Does it still sound good? Not if you believe in fiscal responsibility. Or intergenerational fairness. That is, the kind of estimable values that used to animate old-fashioned Main Street Republicanism. I know, I know, those are hoary sentiments from a bygone era, one when we were a country capable of thinking in an intelligent way about long-range national needs.

But just a few months ago — even a few weeks ago — revenue neutrality, like that of Ronald Reagan’s storied 1986 tax reform effort, was supposedly one of the legislative lodestars for this GOP initiative. After all, Republicans were hugely concerned about not increasing the national debt — or so it might have seemed to anyone who took their protestations at face value. Why, it wasn’t so very long ago that conservatives were ready to man the ramparts over increasing the debt ceiling, which merely authorizes the country to borrow for spending Congress has already approved.

And who can forget all the gnashing of teeth and charges of beggar-the-future profligacy when, in the depths of the Great Recession, President Obama asked for a one-time economic stimulus package of about $831 billion? The stimulus was only 55 percent of the nominal $1.5 trillion, 10-year size of this tax cut. And that price tag grows to $1.67 trillion when you factor in interest costs. And it could reach $2 trillion, warns the level-headed and nonpartisan Committee for a Responsible Federal Budget. If so, the national debt would rise from an already problematic 92 percent of Gross Domestic Product to 99 percent of annual national income by 2027.

Further, this tax-cut plan, which is being peddled as an absolute economic necessity, comes at a time when the economy is doing well enough that Trump is not only boasting about it, but also trying to stake his own causation claim.
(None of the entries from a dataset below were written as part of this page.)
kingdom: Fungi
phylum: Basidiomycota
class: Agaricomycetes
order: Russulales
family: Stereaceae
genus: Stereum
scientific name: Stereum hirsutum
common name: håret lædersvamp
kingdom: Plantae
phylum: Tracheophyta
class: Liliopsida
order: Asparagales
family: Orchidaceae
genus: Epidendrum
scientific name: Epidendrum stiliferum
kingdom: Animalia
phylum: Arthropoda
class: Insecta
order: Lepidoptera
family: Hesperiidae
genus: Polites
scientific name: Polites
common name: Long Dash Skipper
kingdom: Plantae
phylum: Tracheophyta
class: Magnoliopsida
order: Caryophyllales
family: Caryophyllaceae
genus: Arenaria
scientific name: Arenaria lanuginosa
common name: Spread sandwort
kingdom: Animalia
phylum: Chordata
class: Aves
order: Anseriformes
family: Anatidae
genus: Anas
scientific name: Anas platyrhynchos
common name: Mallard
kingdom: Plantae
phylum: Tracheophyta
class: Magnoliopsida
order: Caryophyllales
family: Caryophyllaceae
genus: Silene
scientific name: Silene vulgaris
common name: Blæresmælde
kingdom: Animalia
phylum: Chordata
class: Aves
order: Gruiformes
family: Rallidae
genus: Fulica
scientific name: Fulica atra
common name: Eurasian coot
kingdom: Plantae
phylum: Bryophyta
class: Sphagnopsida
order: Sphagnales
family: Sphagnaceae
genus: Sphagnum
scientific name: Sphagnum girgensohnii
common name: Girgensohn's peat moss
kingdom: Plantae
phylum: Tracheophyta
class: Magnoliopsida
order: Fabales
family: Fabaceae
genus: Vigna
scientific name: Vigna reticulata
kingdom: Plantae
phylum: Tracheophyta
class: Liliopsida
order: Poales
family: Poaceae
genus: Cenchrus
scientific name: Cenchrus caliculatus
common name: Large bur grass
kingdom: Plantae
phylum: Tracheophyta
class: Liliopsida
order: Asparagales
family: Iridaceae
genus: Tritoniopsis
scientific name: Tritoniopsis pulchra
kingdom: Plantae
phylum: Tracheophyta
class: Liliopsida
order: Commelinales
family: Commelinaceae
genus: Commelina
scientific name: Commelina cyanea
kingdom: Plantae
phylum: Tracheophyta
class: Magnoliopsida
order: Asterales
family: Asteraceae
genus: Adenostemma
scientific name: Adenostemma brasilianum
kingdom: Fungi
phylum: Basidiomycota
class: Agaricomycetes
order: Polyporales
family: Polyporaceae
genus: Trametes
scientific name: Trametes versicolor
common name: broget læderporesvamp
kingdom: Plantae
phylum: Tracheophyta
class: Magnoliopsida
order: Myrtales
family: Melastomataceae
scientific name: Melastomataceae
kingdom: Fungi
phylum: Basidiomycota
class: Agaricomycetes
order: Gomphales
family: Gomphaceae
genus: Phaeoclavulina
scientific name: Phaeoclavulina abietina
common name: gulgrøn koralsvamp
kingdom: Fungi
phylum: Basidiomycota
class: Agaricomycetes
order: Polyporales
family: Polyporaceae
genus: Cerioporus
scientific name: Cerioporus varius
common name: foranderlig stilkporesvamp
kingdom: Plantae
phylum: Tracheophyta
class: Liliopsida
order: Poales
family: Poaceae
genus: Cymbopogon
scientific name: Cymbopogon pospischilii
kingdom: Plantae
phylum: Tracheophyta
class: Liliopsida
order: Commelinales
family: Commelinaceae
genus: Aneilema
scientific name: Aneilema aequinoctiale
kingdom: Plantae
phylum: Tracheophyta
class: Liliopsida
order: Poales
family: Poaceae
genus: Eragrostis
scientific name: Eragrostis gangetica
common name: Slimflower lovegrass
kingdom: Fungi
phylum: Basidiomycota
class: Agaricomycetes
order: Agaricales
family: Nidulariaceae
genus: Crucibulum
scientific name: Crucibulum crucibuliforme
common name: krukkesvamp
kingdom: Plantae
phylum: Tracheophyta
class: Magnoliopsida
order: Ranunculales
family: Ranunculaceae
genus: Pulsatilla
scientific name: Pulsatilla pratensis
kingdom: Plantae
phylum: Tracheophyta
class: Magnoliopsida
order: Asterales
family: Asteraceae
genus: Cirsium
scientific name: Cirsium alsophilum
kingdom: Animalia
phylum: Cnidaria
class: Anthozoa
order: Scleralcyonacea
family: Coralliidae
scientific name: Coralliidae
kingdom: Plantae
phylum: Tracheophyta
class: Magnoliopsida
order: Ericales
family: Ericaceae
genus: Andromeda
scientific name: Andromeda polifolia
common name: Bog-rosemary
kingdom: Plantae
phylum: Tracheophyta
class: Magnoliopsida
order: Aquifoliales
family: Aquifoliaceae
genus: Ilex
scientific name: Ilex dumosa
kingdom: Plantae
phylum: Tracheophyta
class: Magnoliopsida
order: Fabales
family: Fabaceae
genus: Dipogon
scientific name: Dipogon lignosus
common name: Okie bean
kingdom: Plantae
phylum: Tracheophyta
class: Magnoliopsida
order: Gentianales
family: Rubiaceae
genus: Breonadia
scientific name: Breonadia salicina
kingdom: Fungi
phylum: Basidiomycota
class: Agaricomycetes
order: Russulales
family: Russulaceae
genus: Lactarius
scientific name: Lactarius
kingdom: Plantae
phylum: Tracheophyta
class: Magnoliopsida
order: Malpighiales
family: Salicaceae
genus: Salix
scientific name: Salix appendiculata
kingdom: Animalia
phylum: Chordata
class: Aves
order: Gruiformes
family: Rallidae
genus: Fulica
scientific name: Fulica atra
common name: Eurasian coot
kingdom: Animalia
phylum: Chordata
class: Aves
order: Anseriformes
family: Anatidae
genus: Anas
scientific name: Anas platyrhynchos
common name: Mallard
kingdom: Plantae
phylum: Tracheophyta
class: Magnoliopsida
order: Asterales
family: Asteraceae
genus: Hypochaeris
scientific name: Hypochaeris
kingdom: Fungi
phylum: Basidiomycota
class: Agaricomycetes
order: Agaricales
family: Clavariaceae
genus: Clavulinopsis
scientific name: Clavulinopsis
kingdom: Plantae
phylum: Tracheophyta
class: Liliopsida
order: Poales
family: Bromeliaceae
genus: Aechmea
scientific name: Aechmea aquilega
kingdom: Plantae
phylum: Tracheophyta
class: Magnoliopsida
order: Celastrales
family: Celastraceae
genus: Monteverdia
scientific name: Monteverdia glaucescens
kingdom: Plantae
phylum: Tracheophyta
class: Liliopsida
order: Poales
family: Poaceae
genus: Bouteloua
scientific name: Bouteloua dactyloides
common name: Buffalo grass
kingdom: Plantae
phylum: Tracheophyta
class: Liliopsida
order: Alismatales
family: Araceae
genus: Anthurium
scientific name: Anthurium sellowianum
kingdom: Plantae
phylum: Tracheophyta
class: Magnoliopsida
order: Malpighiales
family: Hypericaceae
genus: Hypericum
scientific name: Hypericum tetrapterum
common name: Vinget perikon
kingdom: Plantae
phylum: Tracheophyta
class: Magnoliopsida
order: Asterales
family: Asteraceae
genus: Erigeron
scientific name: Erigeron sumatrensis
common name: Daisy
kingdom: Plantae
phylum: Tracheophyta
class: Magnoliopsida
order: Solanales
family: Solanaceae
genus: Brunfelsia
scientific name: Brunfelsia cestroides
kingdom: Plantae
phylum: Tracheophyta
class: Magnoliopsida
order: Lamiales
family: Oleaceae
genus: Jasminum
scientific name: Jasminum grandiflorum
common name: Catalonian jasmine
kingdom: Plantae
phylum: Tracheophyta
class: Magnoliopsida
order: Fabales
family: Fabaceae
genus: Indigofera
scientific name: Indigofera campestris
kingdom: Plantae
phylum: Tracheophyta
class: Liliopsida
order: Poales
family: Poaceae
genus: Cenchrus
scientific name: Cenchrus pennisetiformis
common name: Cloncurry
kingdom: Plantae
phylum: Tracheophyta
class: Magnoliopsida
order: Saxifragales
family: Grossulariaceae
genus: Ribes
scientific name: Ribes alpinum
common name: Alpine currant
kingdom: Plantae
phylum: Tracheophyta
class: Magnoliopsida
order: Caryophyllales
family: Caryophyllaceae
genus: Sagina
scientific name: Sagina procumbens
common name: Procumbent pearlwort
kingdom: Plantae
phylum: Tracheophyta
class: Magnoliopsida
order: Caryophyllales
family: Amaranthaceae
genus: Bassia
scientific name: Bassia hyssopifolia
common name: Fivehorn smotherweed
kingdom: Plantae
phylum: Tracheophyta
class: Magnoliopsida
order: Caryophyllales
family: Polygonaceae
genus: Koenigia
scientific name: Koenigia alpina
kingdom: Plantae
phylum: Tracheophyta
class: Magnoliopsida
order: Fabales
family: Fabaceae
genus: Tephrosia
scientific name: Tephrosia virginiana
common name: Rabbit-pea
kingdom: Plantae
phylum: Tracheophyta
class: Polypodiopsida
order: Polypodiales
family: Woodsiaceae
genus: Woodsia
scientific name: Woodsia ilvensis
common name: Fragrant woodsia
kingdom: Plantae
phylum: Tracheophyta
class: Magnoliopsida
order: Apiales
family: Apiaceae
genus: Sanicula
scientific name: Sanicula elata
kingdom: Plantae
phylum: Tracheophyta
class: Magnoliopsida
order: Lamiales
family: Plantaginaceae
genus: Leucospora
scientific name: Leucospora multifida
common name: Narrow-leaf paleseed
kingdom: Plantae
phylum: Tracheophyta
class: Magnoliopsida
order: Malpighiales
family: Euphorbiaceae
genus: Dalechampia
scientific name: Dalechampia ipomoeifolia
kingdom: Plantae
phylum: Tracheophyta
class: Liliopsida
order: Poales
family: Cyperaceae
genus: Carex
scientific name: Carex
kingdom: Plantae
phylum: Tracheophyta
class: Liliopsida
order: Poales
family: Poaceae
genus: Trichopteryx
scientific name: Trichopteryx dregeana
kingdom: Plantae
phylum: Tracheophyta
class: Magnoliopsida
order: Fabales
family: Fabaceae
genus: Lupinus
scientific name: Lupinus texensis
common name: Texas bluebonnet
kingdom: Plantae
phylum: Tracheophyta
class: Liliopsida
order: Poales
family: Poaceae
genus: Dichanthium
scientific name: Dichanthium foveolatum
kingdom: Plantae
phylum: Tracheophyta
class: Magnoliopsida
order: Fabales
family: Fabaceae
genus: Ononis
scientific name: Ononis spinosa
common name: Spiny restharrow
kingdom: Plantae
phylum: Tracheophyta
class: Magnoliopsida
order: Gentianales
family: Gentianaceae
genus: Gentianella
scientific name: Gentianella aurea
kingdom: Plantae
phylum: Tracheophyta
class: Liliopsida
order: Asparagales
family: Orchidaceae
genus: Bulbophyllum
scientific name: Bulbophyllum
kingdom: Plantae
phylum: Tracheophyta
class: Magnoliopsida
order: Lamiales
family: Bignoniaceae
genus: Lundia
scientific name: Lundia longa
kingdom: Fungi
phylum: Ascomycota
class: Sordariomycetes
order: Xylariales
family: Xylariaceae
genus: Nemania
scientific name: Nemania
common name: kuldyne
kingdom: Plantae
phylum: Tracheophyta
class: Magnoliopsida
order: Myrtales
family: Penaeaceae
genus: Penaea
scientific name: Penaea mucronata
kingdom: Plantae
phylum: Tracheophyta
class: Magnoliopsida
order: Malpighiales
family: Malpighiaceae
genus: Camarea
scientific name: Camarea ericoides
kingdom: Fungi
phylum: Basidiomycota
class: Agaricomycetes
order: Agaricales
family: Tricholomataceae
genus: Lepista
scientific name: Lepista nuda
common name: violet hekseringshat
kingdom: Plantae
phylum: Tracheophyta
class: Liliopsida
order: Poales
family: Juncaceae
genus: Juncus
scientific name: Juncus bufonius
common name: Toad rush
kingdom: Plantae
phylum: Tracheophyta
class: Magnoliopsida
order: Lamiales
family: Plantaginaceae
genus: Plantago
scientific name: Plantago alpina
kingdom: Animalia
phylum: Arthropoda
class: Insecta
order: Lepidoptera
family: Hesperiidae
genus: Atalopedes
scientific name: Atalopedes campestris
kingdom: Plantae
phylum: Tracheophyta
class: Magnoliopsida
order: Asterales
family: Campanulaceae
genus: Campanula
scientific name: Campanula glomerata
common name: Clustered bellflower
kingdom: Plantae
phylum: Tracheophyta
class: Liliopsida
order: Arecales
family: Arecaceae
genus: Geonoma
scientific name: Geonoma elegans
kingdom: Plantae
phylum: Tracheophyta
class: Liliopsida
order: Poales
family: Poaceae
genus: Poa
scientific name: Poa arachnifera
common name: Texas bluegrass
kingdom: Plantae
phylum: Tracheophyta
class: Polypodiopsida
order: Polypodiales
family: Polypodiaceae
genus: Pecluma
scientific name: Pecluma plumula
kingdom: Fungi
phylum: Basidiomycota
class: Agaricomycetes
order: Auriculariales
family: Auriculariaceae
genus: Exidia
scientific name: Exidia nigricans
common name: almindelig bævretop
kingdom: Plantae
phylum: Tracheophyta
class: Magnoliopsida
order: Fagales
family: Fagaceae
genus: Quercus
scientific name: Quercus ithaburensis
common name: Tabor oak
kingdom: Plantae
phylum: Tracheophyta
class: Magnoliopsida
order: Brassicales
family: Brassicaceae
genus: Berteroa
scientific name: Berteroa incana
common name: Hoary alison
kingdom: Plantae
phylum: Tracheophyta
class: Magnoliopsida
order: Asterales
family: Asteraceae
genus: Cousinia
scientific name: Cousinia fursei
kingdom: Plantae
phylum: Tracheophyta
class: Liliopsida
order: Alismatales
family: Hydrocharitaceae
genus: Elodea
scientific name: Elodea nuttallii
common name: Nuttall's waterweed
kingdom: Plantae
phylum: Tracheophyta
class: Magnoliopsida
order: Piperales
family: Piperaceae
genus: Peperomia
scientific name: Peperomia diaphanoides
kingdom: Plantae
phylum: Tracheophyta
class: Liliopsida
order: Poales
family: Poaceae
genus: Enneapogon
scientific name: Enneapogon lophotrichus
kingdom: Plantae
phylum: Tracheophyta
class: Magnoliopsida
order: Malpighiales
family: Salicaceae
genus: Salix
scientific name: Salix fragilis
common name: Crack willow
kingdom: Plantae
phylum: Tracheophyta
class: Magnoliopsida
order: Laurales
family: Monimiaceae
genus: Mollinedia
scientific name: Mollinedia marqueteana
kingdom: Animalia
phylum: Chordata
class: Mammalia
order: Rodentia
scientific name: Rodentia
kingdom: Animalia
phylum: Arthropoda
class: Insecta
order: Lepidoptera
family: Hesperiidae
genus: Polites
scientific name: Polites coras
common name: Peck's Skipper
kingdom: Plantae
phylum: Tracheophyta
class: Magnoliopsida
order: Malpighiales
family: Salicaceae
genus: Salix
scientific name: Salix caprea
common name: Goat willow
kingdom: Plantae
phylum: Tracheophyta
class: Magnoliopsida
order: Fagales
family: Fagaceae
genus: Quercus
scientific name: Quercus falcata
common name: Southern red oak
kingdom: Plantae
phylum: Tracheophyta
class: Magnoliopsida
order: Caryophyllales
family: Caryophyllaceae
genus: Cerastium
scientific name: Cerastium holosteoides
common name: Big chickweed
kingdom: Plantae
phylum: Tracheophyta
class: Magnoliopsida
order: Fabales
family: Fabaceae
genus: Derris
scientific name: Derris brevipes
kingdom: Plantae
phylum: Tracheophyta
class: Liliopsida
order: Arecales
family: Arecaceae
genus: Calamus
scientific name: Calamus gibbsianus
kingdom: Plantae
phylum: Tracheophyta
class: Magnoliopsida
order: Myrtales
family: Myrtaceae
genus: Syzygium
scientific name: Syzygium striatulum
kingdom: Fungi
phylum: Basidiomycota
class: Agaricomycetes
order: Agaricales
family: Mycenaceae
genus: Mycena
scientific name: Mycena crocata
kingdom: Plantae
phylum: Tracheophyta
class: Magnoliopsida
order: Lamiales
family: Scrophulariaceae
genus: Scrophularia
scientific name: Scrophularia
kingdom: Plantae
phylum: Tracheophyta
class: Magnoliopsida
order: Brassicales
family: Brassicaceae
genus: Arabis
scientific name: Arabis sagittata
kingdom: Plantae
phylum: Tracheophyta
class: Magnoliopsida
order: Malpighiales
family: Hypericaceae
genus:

Someone has to repay the new debt this would incur. That means more and more of future budgets will be dedicated to debt service, which in turn means less and less for other priorities. Medicare and Social Security already face future fiscal strains. Passing this package would make it more likely that, at some point, the federal government will either have to cut Medicare and Social Security benefits or pass a tax hike to stabilize those programs. Or both.

Conservatives obviously favor the first course. Indeed, US Representative Richard Neal of Massachusetts, the top Democrat on the House Ways and Means Committee, believes that’s part of the conservative motivation here: “If you starve government, eventually you are going to have to make some accommodation with programs like Social Security and Medicare.’’

Americans are coming to understand that in their frantic effort to serve up a delicious to-the-victor-go-the-spoils pig roast for their base, the Republicans are doing a profound disservice to our nation. But the reconciliation rules and syncopated schedule make this a race between time and truth, rhetoric and reality.

With a manageable fiscal future hanging in the balance, it’s one we can’t afford to lose.